I turned to thank my temporal saviors, but they were already gone. Not only short on imagination but bereft of manners as well. And when they had vanished they had taken the time stasis with them; I could hear our footsteps for the first time. I looked back with a sudden feeling of horror but, right, the stasis was still working for the enemy as the silent form of the gun-toting snarling Commander indicated.
"Time to leave," I said. "Since I have no idea how long the nasties are going to stand around that way. Go?"
"Explain!" Floyd shouted. Not in the best of moods.
"In a moment," I equivocated-and stopped dead. For I had suddenly been possessed of an even more horrifying idea. All this playing with time-what had it done for my personal poisonous deadline! I groped for my pendant skull-computer but of course it was gone with the rest of my equipment. How much time had passed? Was the poison now taking effect? Was I about to die . . . ?
Sweating and trembling I dropped the replacement artifact temporooter and grabbed up the plastic poodle.
"Aida-is Fido transmitting?"
"Of course."
"What time is it-I mean what day? No cancel that command. Get on to the Admiral now. Ask him how much time I have left. When is the deadline? Now-please. Don't ask me any questions. He'll know what you are talking about. Do it! And fast!"
Time dragged by on very sluggish feet I will tell you. Floyd must have heard the desperation in my voice for he stayed silent. A second, a minute-a subjective centur
y crawled by before I had my answer. Aida must have done it-and made a good connection. Because the next voice Fido spoke with was that of Admiral Steengo.
"Good to hear from you, Jim . . ."
"Don't talk. Listen. I don't know what day it is. How much time is there to the deadline?"
"Well, Jim, I wouldn't worry about that if I were you-"
"You are not me and I am worried and answer the question or I will kill you slowly first chance I have. Speaking of killing . . ." I found that I couldn't go on.
"I meant it when I said don't worry. The threat of the thirty-day poison is over."
"You have the antidote?"
"No. But the thirty days are past. Two days ago!"
"Past!! Then I'm dead!"
But I wasn't dead. My brain spluttered and clanked and slipped back into gear. Thirty days past. No antidote. I was alive. I could hear my teeth grating as I spoke.
"Then the thirty-day poison-the whole thing was a fake from the start, wasn't it?"

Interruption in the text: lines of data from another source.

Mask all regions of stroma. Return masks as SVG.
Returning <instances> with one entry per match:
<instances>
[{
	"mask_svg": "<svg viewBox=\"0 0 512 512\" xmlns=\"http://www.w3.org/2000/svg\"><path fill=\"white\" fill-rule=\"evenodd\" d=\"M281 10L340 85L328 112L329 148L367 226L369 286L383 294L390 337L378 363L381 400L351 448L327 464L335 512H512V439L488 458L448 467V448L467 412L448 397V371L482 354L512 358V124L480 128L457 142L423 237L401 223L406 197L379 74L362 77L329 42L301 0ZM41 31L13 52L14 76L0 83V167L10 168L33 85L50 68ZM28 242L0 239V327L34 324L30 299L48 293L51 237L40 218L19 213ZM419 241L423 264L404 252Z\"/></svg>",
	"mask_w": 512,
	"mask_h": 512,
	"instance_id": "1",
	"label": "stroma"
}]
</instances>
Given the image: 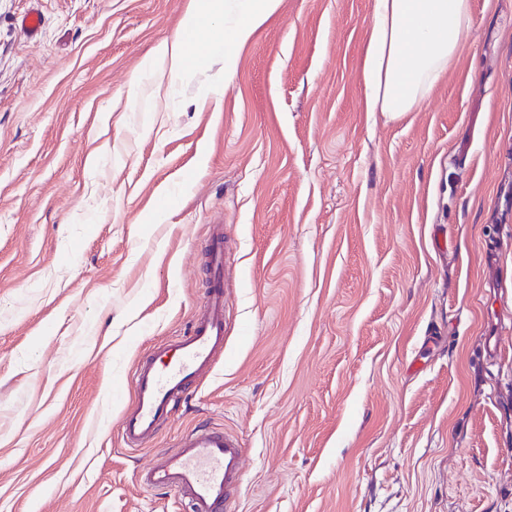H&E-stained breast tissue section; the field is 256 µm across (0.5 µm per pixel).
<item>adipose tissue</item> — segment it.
<instances>
[{"instance_id": "obj_1", "label": "adipose tissue", "mask_w": 512, "mask_h": 512, "mask_svg": "<svg viewBox=\"0 0 512 512\" xmlns=\"http://www.w3.org/2000/svg\"><path fill=\"white\" fill-rule=\"evenodd\" d=\"M281 0H195L182 27L214 24L213 51L232 77L241 50L276 14ZM473 22L472 0H372L360 69L364 109L400 118L416 111L453 66ZM184 41L161 43L150 67L177 83L199 71Z\"/></svg>"}]
</instances>
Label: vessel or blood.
<instances>
[{
  "label": "vessel or blood",
  "mask_w": 512,
  "mask_h": 512,
  "mask_svg": "<svg viewBox=\"0 0 512 512\" xmlns=\"http://www.w3.org/2000/svg\"><path fill=\"white\" fill-rule=\"evenodd\" d=\"M225 253L223 225H209L204 306L182 335L154 346L135 362L130 372L133 400L120 417L125 450H140L155 439L223 353ZM243 464L244 448L238 436L200 426L141 468L138 483L145 489L178 491L188 502L189 512H224L231 491L240 483Z\"/></svg>",
  "instance_id": "vessel-or-blood-1"
}]
</instances>
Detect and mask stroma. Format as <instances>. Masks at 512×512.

"I am afraid that it was, and I do apologize. But you must realize that I did not know about it until now. Only one person had that information, the instigator of the operation."
"Admiral Benbow!"
"I'm afraid that information is not mine to reveal."

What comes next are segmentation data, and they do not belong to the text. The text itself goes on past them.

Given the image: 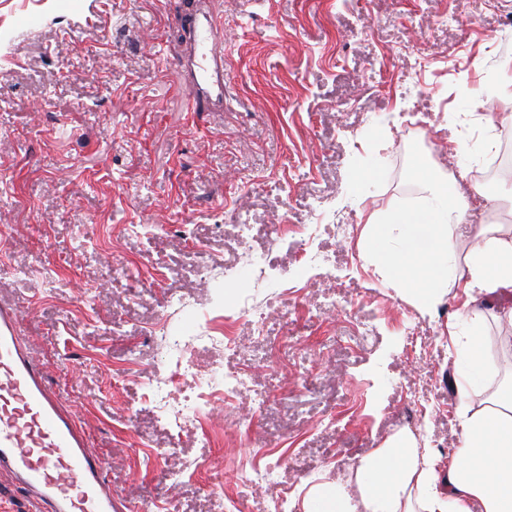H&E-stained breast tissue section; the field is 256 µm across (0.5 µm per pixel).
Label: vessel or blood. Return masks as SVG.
I'll return each instance as SVG.
<instances>
[{"label":"vessel or blood","instance_id":"1","mask_svg":"<svg viewBox=\"0 0 512 512\" xmlns=\"http://www.w3.org/2000/svg\"><path fill=\"white\" fill-rule=\"evenodd\" d=\"M192 51L182 73L196 103L224 100V51L212 16L188 10ZM19 316L0 305V470L13 473L43 512H117L105 459L44 381L40 362L24 348Z\"/></svg>","mask_w":512,"mask_h":512}]
</instances>
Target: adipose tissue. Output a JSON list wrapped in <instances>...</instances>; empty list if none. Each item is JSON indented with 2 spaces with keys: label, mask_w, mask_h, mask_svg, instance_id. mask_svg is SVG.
I'll return each mask as SVG.
<instances>
[{
  "label": "adipose tissue",
  "mask_w": 512,
  "mask_h": 512,
  "mask_svg": "<svg viewBox=\"0 0 512 512\" xmlns=\"http://www.w3.org/2000/svg\"><path fill=\"white\" fill-rule=\"evenodd\" d=\"M416 176L427 189L422 205L367 218L365 251L377 273L422 312L454 288L470 303L512 291V229L480 225L463 257L454 249V233L473 201L494 206L498 197L477 185L464 191L456 178L422 166ZM484 370L480 339L469 336L454 381L460 444L447 462L415 434H400L355 464V496L321 482L304 496L302 512H512V382L489 404L472 406Z\"/></svg>",
  "instance_id": "1"
}]
</instances>
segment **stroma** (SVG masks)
Returning a JSON list of instances; mask_svg holds the SVG:
<instances>
[{
    "instance_id": "obj_1",
    "label": "stroma",
    "mask_w": 512,
    "mask_h": 512,
    "mask_svg": "<svg viewBox=\"0 0 512 512\" xmlns=\"http://www.w3.org/2000/svg\"><path fill=\"white\" fill-rule=\"evenodd\" d=\"M70 2L0 0V303L109 462L115 504L270 512L244 478L269 449L300 512L312 485L350 479L403 429L453 453L447 324L462 299L428 313L404 300L363 250L365 221L423 197L420 159L475 176L485 135L512 146V0H211L219 112L189 107L187 0ZM323 218L328 262L302 268L300 238L275 228ZM257 256L290 279L278 321L238 320L236 349L195 351L199 371L246 366L252 384L207 407L221 441L191 423L173 435L147 398L171 371L161 330L206 335L240 292L265 308L275 284L250 277ZM486 302L484 346L506 365L488 366L477 407L512 376L497 319L512 291ZM287 334L304 360L284 367L269 351Z\"/></svg>"
}]
</instances>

"You don't have to-it reveals itself. That lawyer who gave me the drink was just doing as directed. Lawyers will do anything if you pay them enough. Benbow was in charge and Benbow invented the poison plot to keep me in line."
"Perhaps, Jim, perhaps." His voice, even when transmitted through the agency of a plastic dog, reeked of insincerity and equivocation. "But there is nothing we can do about it now. A thing of the past. Best forgotten. Correct?"

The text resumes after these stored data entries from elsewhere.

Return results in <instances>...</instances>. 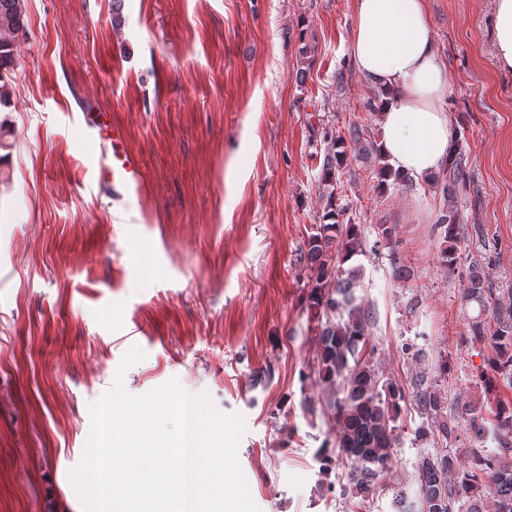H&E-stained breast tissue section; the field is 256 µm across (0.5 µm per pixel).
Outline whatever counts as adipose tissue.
<instances>
[{
    "instance_id": "1",
    "label": "adipose tissue",
    "mask_w": 512,
    "mask_h": 512,
    "mask_svg": "<svg viewBox=\"0 0 512 512\" xmlns=\"http://www.w3.org/2000/svg\"><path fill=\"white\" fill-rule=\"evenodd\" d=\"M493 27L497 66L512 74V0H495ZM349 50L363 78L391 91L380 111V144L394 168L415 177L439 171L452 144L441 105L449 73L425 0H353Z\"/></svg>"
}]
</instances>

I nodded and thought-then smiled. "Correct, Admiral. Why don't we just forget about the whole thing. All's well that ends well and tomorrow is another day. Forget it."
For now, I thought to myself, but did not speak that important little codicil aloud.
"I'm glad you understand, Jim. No hard feelings then."
I dropped the dog, turned and clapped Floyd happily on the shoulder, bent and picked up the replacement artifact.